Australuia: Growers give sagging market cold shoulder
Prices for feed grain have dropped by up to $20 per tonne this week to reflect the pressure of the Northern Hemisphere harvest on global values.
Tightening stocks in south-eastern Australia appear to be providing a floor in the barley market as up-country demand from mixed farmers and graziers keeps inland values at a premium relative to the equivalent export market.
A cold week across the grain belt has arrested crop growth and brought well-timed and much-needed falls of 10-20mm to parts of Victoria and South Australia.
Prompt | July 11 | New crop | July 11 | |
Barley Downs | $365 | $385 | $348 | $355 |
ASW Downs | $370 | $380 | $350 | $365 |
Sorghum Downs | $328 | $345 | $330 | $335 |
Barley Melbourne | $342 | $350 | $328 | $340 |
ASW Melbourne | $355 | $370 | $358 | $370 |
Table 1: Indicative prices in Australian dollars per tonne.
Cold and dry conditions have arrested growth in wheat and barley crops in Queensland, where trade is thin and coming mostly from grower-to-trade sales.
Barley stocks are running low in the north ahead of a big and early new crop, but wheat is filtering out of on-farm storage and depots, bound mostly for the consumer.
Sorghum is drifting into bulk export, mostly via Newcastle, and Alliance Grains director Luke Walker said it has found just about all the domestic homes it can after a prolonged and wet harvest.

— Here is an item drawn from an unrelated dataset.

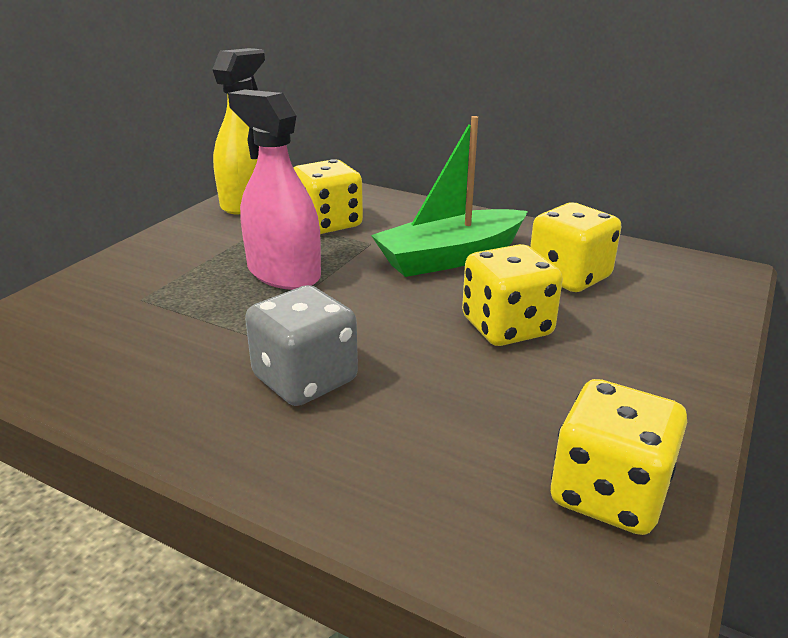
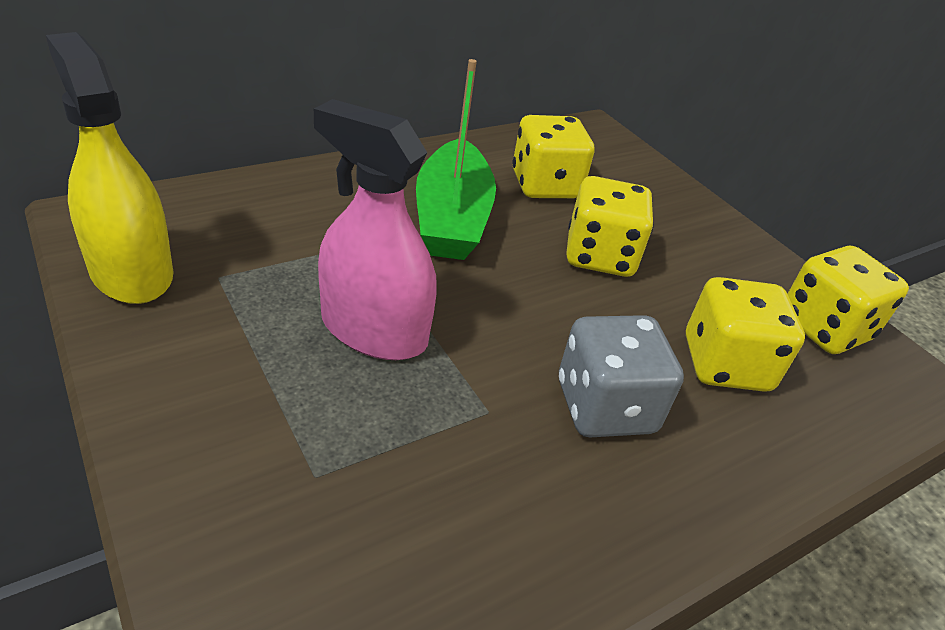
camera: 65 degrees left, 10 degrees up
(283, 273) = (374, 330): pink spray bottle -> pink spray bottle turned 45 degrees clockwise
(328, 223) = (283, 246): yellow dice -> yellow dice (725, 364)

“Feedlots were starting to look at sorghum, and then wheat got cheaper,” Mr Walker said.
Sorghum may have made its way into a few custom-feeder rations if its discount to wheat was big enough, but wheat’s tumble of recent weeks has priced it in and sorghum out.
Mr Walker said growers were looking at a big chickpea crop as their major cash earner straight off the header, and wheat being offered November-December has been attracting little interest.
Trade source say up-country grain in Victoria is more expensive than it should be relative to the delivered Melbourne market.
“There are two markets trading; if you want to buy it locally, you have to pay up.”
The abnormally thin spread between up-country and port demand reflects both strong demand for sheep and cattle feed, unusual at this time of year, and lacklustre export demand.
In the southern half of NSW, conditions range from bordering on too wet in parts of the Lachlan Valley to comfortable in much of the Riverina.
At Wagga Wagga, Peters Commodities trader Peter Gerhardy said 10-15mm early this week has bolstered moisture reserves in many of the district’s crops.
“We’re comfortable for now, but the crops are definitely late,” Mr Gerhardy said.
That extends to many Victorian and eastern South Australian regions, and Mr Gerhardy said growers were understandably loath to forward sell, based on yield prospects that are far from assured.
“New-crop is attracting no interest; no-one’s full of confidence.”
Consumers with more to buy ahead of new crop seem to be sitting out in the hope that more bearish news from the Northern Hemisphere filters south and prices drop accordingly.
Plenty of bunkers in Vic are yet to empty, so carryout of wheat into new-crop looks like being considerable.
“I think the consumer’s pretty comfortable; they’ve got a fair bit of cover on…and there are limited homes for grain at the moment.”